TESTO FORNITO —
Il motivo per cui non ha senso sognare un Milei italiano è molto semplice. Perché le tasse e il debito sono consustanziali alla nostra vita politica nazionale, fondata sul culto dello Stato di una nazione mai costruita. Occorre un breve schemino per far capire come sognare Milei possa essere rinfrescante, ma poco realistico. Lo Stato non produce ricchezza, la sposta dalle tasche di alcuni per metterla nelle tasche di altri. L’azione fiscale del governo crea per sua stessa natura due gruppi contrapposti: i produttori di tasse e i consumatori di tasse. Se anche le tasse fossero utilizzate benissimo dalla burocrazia illuminata, come minimo accadrebbe che la casta burocratica stessa vivrebbe alle spalle degli altri. La politica dovrebbe riuscire a mascherare chi le tasse le produce e chi le consuma, mantenendo quella che è la geniale definizione prodotta da un geniale economista francese nell’Ottocento: “Lo Stato è la finzione secondo la quale tutti credono di poter vivere alle spalle di tutti gli altri”.

In Italia, il debito, il suo mantenimento e la rapina della Lombardia e delle altre regioni produttive hanno fatto saltare la possibilità di questa finzione. È ormai impossibile credere di esser parte di una ragnatela di relazione statuali dalle quali guadagniamo e perdiamo un po’ tutti. Chi paga e chi riceve, chi tiene i cordoni della borsa e chi la borsa la riempie e basta è il segreto di Pulcinella.  Vi è una “lotta di tasse” fra chi esige più welfare e “diritti di cittadinanza” e chi sa perfettamente che deve pagare tutto ciò. Lo Stato, sorto per creare l’“ordine politico” è diventato ormai solo lo strumento del parassitismo politico. La particolarità italiana, unica al mondo, è che da noi l’area del parassitismo e quella produttività seguono linee geografiche chiare e distinte. Che sono anche confini regionali. Quindi non si può gridare basta tasse, basta debito senza aggiungere basta Roma.

Il sistema fiscale italiano è destinato a riprodurre il calabrese e il lombardo all’infinito. Un dato di qualche anno fa, ma sempiterno nella sua portata tragica, illustra plasticamente tutto: per generare un euro di spesa pubblica sul proprio territorio il contribuente lombardo versa al fisco 2,45 euro, al contribuente calabrese basterà il pagamento di 27 centesimi di euro per ottenere lo stesso risultato. Sarà allora razionale, almeno nel breve periodo, difendere l’attuale sistema in Calabria, ma appare semplicemente folle la sua difesa in Lombardia. Nessuno è in grado di infrangere quel “soffitto di cristallo” che impedisce alla visione sociale che pone al centro la libertà della persona umana di essere conosciuta e apprezzata in questo paese. Perché per farlo occorrerebbe mettere in crisi le politiche clientelari e assistenziali che accompagnano il cammino nazionale. In breve noi siamo una Baviera appiccicata a un’Argentina con travasi costanti di soldi e questo significa che affogheremo lentamente insieme.

[Output strutturati di posa]
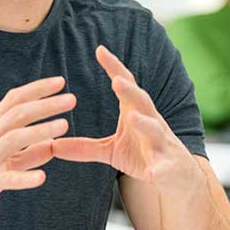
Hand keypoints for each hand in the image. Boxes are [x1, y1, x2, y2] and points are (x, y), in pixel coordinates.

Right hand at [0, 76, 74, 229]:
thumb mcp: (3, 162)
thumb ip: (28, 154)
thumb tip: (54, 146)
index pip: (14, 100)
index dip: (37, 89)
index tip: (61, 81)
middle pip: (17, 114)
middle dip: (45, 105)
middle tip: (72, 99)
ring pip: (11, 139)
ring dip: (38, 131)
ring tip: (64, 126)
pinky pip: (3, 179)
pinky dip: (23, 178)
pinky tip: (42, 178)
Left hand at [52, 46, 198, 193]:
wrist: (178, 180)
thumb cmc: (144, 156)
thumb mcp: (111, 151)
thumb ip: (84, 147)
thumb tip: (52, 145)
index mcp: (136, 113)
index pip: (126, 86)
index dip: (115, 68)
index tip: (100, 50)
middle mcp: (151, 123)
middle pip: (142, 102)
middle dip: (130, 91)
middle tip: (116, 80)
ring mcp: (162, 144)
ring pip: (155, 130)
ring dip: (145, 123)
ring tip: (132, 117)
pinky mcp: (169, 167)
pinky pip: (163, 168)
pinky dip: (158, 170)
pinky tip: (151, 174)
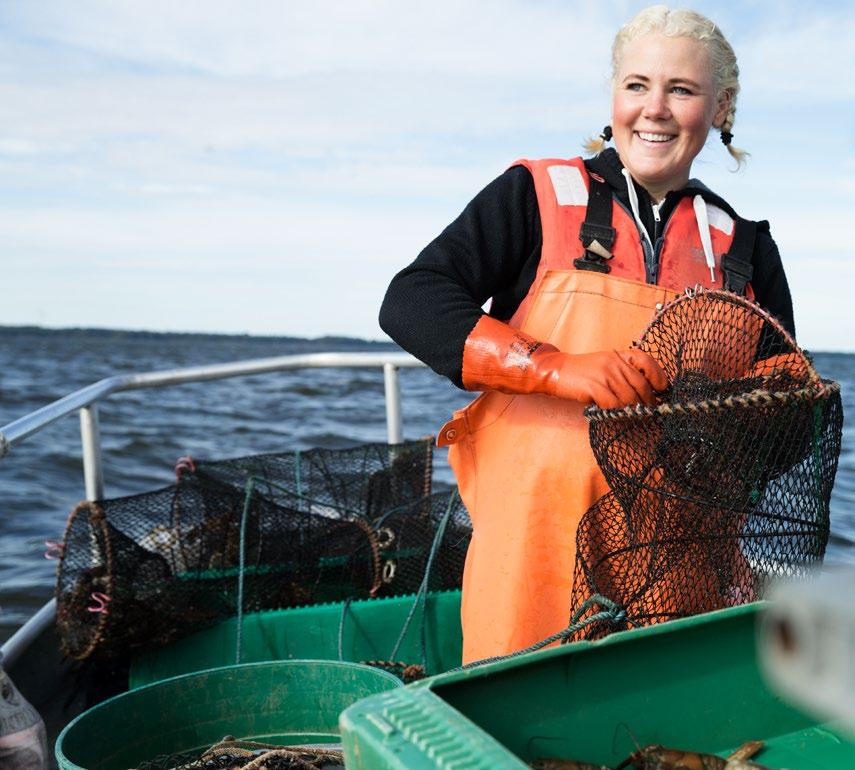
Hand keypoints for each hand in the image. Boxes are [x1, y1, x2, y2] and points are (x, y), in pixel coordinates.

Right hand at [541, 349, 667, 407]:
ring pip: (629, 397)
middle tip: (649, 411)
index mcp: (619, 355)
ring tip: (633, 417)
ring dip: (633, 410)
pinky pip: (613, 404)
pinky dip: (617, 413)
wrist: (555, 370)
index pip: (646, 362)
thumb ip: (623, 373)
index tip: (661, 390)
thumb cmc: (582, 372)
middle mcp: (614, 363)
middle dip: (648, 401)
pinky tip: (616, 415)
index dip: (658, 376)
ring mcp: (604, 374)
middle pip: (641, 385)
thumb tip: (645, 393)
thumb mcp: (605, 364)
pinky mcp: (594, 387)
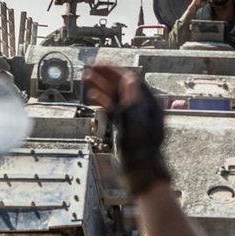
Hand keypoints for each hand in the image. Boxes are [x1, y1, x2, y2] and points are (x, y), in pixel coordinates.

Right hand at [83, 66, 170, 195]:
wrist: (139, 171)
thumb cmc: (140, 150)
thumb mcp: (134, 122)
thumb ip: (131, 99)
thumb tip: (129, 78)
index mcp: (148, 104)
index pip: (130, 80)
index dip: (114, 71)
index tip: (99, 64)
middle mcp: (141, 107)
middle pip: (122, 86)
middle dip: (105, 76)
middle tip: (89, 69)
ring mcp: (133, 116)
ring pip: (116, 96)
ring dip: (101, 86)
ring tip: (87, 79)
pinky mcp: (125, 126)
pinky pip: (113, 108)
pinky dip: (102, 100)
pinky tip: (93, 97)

OBIETTIVO DELL'ESERCIZIO — Secondo il testo fornito, quanto versa al fisco il contribuente lombardo per generare un euro di spesa pubblica sul proprio territorio? Le righe costituiscono materiale distinto dal testo fornito.

RISPOSTA — Il contribuente lombardo versa al fisco 2,45 euro.